All you gorehounds, keep an eye open for some pretty nice cameos in this one. Sam Raimi (Evil Dead I-III and something called Spiderman I-III) appears as a Meat packer, employed in one of Sal's meat packing plants. Tom Savini has a couple cameos as a tabloid photographer. Dario Argento (do I mention him every posting?) plays a male nurse. Heh heh. Alfred Hitchcock even has a cameo and he WAS dead. Well, his cameo is actually a cameo within a scene from another movie, "Strangers on a Train", but it's clear Landis has a hard on for cameos.
Back to Parillaud. I love her. I could listen to her struggle to read the phone book in english for at least an hour.

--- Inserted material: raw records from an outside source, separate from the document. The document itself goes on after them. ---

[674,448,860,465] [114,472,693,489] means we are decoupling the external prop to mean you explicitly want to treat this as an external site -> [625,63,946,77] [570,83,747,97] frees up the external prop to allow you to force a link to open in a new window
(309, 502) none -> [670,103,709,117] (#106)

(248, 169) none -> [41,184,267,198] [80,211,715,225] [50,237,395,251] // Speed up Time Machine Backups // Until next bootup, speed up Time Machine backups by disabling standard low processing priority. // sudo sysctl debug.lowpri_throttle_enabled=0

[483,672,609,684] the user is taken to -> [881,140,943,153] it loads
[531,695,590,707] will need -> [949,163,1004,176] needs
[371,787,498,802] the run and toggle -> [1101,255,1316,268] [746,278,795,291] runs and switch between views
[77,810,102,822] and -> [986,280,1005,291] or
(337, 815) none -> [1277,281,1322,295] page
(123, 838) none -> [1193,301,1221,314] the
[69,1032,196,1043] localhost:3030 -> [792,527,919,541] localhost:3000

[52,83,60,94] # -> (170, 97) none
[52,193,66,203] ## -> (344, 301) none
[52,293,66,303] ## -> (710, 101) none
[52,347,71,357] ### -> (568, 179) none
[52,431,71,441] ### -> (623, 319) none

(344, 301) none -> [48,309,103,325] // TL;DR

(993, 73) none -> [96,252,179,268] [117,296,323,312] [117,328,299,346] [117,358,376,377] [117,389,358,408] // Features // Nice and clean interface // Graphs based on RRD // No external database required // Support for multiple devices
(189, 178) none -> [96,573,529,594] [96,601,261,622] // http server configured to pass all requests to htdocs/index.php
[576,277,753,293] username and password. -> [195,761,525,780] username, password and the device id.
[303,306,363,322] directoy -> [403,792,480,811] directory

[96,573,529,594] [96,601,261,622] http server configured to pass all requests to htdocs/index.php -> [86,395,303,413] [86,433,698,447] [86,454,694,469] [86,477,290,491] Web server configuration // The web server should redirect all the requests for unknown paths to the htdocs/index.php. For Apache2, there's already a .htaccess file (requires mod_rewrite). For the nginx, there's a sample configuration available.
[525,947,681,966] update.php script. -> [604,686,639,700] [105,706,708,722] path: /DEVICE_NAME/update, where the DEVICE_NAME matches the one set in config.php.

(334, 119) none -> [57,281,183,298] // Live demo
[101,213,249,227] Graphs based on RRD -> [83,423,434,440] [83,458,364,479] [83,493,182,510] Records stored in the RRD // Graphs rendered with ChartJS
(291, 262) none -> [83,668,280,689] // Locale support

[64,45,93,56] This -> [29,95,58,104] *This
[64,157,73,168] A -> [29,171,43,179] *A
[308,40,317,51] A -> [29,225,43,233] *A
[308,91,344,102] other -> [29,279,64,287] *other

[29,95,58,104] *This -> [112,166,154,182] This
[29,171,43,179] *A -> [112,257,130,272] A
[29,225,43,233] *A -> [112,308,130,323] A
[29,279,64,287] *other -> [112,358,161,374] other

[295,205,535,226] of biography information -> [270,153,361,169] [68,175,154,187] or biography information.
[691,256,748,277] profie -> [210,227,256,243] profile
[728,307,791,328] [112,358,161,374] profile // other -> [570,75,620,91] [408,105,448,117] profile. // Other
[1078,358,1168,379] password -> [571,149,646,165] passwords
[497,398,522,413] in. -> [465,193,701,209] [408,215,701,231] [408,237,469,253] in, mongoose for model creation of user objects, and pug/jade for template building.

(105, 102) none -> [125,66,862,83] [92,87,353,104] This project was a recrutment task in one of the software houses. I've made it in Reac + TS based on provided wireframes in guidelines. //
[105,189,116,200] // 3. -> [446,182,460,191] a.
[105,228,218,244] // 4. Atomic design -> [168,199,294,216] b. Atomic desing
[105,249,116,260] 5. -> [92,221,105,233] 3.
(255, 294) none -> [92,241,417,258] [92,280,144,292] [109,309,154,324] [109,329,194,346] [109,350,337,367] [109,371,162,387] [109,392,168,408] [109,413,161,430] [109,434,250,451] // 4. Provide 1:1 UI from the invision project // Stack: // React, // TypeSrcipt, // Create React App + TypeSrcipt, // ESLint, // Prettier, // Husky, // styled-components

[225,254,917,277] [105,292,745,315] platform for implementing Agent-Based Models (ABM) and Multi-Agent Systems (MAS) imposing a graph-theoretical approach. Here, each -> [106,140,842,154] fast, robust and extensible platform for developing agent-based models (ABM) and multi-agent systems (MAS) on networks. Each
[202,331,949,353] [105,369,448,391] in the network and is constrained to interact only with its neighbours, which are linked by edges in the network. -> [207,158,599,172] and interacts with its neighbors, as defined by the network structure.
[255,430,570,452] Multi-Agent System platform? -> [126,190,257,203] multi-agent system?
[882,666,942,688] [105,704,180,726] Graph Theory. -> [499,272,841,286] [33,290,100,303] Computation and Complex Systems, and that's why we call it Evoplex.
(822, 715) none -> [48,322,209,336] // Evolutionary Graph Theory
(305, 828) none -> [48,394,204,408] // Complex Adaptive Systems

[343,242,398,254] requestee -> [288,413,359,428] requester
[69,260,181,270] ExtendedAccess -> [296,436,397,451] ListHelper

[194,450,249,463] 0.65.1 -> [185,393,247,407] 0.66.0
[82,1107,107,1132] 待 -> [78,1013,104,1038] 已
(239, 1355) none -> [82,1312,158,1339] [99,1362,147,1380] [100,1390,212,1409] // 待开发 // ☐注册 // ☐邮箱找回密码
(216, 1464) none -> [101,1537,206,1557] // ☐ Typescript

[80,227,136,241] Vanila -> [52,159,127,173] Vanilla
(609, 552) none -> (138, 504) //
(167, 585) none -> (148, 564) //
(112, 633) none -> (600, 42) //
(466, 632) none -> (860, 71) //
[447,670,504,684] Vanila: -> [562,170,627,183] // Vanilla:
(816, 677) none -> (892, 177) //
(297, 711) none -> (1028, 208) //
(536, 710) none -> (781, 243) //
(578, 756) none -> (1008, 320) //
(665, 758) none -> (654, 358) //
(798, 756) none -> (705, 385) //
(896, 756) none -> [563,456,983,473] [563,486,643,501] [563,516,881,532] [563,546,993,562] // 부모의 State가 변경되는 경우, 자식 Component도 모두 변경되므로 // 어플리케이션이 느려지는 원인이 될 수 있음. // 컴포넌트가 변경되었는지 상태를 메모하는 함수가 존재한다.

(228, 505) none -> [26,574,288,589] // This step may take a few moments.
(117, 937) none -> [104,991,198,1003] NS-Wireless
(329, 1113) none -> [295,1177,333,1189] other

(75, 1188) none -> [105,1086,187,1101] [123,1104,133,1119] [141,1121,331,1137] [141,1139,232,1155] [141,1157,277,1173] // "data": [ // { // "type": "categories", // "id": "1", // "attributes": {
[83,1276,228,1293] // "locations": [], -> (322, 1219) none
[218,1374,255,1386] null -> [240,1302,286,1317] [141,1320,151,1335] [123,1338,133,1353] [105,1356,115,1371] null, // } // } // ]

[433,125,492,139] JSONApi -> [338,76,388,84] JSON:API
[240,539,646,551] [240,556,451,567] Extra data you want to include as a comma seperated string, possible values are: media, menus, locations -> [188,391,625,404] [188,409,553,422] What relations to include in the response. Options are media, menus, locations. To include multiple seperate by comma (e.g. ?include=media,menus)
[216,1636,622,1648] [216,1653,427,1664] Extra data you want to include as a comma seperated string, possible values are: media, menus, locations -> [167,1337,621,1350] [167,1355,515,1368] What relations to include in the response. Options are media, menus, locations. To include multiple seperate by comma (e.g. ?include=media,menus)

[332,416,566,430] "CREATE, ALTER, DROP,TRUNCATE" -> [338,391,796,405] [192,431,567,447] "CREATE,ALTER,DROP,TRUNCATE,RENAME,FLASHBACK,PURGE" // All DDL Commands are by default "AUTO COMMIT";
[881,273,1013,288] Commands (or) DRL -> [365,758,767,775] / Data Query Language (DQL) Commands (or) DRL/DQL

She's sexy and has that short punky late 80s early 90s haircut that you all know I love so much. I swear, I do. She also looks great naked. The only thing I don't like about her is the mannish demon voice that comes out whenever she gets angry. If we're going to date, that's something she'll have to work on because, believe me, she WILL get angry. Perhaps, she'll agree to a gag? It's already been established that she's into handcuffs, so why not. Hmmmm, I think I might be onto something....and maybe I can even talk her into a three way with Monica Bell.....Oh....wait, are you still here? Ahem, I don't really have anything more to add about this film. It is what it is. A funny gangster movie. Way funnier than Analyze This or That. It also happens to have vampires. You'll laugh, but you won't jump. What else can I say. Now, If you'll excuse me, I've got to go google my new girlfriend.